European mergers and acquisitions (M&A) activity has picked up substantially in 2014 and already looks set to surpass the 10-year European average for the first time since 2007, says Standard & Poor's Ratings Services.
With around USD373 billion booked in 2014, deal flow is comfortably exceeding 2013's relatively subdued totals.
"The risk aversion triggered by the financial crisis, which steered companies toward organic expansion, is beginning to fade as belief resurfaces that growth is returning," says Taron Wade, director at Standard & Poor's. "Low financing costs, the availability of debt, and the rise in acquirers' market caps are enabling this surge in M&A activity as well. Nevertheless, some companies are still being cautious, and the lack of large, transformative acquisitions reflects this."
In Standard & Poor's opinion, the jump in M&A activity likely indicates a positive shift in corporates' attitude toward the economic environment in Europe, as well as specific industry dynamics, such as tax benefits in the case of healthcare companies. But over the last 18 months we have not seen the return of large debt-funded M&A in Europe (and the corresponding decline in participants' credit quality), although this may change as confidence increases and companies take advantage of liquidity in the debt markets.
Several mega deals have boosted volumes in 2014, including Novartis and GlaxoSmithKline's asset swap, Lafarge and Holcim's merger, Numericable and Altice's acquisition of SFR, Medtronic's acquisition of Covidien, and AbbVie's acquisition of Shire Plc–these five deals together have contributed just over half of all deal making in the region. But, even by count, deal flow looks strong, with 65 per cent of the number of transactions in 2013 already seen this year.
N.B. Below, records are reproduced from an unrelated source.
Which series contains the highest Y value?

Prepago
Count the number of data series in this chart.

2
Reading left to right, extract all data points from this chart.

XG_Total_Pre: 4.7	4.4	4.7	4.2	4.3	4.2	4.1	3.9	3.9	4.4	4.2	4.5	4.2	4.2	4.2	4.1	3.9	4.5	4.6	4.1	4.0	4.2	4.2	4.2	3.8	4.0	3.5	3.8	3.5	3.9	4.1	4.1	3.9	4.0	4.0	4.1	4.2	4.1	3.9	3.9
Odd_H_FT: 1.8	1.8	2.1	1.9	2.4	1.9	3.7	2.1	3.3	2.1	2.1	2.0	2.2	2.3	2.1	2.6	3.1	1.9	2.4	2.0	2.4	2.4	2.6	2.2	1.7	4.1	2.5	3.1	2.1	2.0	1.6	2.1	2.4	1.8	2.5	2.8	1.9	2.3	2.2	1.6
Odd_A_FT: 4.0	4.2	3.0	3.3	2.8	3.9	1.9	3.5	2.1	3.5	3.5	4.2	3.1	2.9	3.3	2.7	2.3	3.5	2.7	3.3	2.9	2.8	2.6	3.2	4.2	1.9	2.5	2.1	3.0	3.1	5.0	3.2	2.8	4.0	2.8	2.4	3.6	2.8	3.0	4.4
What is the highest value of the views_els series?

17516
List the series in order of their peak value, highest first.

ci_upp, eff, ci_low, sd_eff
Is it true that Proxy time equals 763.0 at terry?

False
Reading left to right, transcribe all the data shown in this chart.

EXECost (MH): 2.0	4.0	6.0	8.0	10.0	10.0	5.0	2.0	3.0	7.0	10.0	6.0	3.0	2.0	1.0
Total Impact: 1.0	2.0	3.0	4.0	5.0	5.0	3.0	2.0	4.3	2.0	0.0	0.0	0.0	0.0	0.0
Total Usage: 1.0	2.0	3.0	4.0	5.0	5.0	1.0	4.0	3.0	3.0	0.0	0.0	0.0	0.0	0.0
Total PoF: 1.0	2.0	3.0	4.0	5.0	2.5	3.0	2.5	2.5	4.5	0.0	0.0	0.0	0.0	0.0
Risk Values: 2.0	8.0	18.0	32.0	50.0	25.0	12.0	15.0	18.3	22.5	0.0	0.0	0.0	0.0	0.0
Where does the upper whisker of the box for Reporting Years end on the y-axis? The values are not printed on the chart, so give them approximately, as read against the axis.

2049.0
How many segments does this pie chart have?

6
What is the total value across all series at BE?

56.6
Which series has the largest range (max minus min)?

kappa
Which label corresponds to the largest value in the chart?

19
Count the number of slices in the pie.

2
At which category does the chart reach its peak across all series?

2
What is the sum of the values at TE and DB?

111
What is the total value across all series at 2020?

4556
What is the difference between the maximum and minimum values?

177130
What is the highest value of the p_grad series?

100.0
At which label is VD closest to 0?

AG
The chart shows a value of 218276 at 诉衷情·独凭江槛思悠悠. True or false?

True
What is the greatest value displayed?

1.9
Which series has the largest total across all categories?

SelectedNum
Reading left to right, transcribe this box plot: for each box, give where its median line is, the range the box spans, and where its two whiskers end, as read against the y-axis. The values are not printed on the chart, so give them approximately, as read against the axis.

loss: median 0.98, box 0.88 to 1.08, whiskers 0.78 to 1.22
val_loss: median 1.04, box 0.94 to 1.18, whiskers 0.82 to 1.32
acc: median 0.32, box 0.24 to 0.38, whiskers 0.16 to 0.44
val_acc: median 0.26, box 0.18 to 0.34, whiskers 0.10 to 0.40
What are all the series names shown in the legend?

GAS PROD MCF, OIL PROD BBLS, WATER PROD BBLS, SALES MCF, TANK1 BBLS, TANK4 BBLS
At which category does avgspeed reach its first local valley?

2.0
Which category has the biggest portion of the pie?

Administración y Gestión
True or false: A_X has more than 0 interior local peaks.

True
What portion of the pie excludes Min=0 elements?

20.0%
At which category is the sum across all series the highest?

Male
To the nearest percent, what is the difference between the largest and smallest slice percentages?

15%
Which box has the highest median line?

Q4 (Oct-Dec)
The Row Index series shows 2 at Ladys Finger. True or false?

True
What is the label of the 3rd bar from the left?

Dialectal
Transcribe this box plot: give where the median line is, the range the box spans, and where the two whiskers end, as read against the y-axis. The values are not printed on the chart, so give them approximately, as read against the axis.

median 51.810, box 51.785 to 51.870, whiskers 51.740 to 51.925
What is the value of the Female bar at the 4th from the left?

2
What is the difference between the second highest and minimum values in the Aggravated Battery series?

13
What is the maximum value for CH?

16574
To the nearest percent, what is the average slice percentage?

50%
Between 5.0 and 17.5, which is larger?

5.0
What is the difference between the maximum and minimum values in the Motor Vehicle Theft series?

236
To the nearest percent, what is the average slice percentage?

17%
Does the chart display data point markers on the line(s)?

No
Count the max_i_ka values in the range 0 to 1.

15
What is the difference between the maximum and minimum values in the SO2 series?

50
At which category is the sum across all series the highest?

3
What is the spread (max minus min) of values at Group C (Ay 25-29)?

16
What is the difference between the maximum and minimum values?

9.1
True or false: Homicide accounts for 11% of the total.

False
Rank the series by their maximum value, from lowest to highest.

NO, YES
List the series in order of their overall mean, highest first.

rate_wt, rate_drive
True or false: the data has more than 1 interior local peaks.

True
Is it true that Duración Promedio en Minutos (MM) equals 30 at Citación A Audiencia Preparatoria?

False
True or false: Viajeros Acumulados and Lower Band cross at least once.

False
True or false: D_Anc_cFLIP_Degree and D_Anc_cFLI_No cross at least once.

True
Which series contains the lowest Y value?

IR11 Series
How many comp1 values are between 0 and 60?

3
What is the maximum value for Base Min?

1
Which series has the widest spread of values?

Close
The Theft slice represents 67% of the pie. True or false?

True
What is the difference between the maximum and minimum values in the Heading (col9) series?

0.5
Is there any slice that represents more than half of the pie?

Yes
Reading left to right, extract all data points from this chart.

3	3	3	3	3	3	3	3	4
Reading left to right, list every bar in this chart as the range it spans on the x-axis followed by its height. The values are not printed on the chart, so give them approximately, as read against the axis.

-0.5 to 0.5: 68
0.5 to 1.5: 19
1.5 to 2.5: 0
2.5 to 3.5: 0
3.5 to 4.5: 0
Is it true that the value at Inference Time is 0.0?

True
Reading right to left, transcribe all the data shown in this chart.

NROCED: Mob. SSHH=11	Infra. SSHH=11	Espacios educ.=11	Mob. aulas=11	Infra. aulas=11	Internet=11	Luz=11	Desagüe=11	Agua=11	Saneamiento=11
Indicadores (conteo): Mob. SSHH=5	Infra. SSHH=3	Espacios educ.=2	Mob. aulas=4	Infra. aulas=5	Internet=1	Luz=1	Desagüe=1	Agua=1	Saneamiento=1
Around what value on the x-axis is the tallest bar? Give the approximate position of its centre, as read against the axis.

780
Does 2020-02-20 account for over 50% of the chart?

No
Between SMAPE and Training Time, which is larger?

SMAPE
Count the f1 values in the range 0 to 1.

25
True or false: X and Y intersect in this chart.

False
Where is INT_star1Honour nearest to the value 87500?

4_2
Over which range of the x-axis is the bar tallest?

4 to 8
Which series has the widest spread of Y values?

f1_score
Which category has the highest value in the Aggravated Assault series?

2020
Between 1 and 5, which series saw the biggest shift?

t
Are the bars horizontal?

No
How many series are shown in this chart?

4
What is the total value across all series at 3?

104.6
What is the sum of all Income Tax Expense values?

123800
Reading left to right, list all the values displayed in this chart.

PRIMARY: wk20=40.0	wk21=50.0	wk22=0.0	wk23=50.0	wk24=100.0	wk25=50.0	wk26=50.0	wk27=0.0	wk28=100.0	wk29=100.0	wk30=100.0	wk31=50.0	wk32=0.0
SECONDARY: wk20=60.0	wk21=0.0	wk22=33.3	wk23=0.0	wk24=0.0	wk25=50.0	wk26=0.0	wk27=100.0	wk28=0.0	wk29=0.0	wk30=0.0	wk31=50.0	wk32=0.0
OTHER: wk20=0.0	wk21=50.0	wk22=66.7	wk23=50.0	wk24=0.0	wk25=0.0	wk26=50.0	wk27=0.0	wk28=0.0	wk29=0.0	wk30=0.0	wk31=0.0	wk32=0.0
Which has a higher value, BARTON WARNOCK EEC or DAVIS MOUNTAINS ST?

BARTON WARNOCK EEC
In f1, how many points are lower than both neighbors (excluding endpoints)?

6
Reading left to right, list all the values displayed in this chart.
In terms of the most vibrant sectors, healthcare companies have led the way in Europe this year, alongside notable contributions from telecoms, construction materials, and capital goods companies during the first six months of 2014. By buyer type, trade buyers are becoming more dominant as private equity firms find it harder to compete on price as valuations rise. However, if leverage available for financial buyers continues to increase, the proportion of transactions generated by private equity may grow.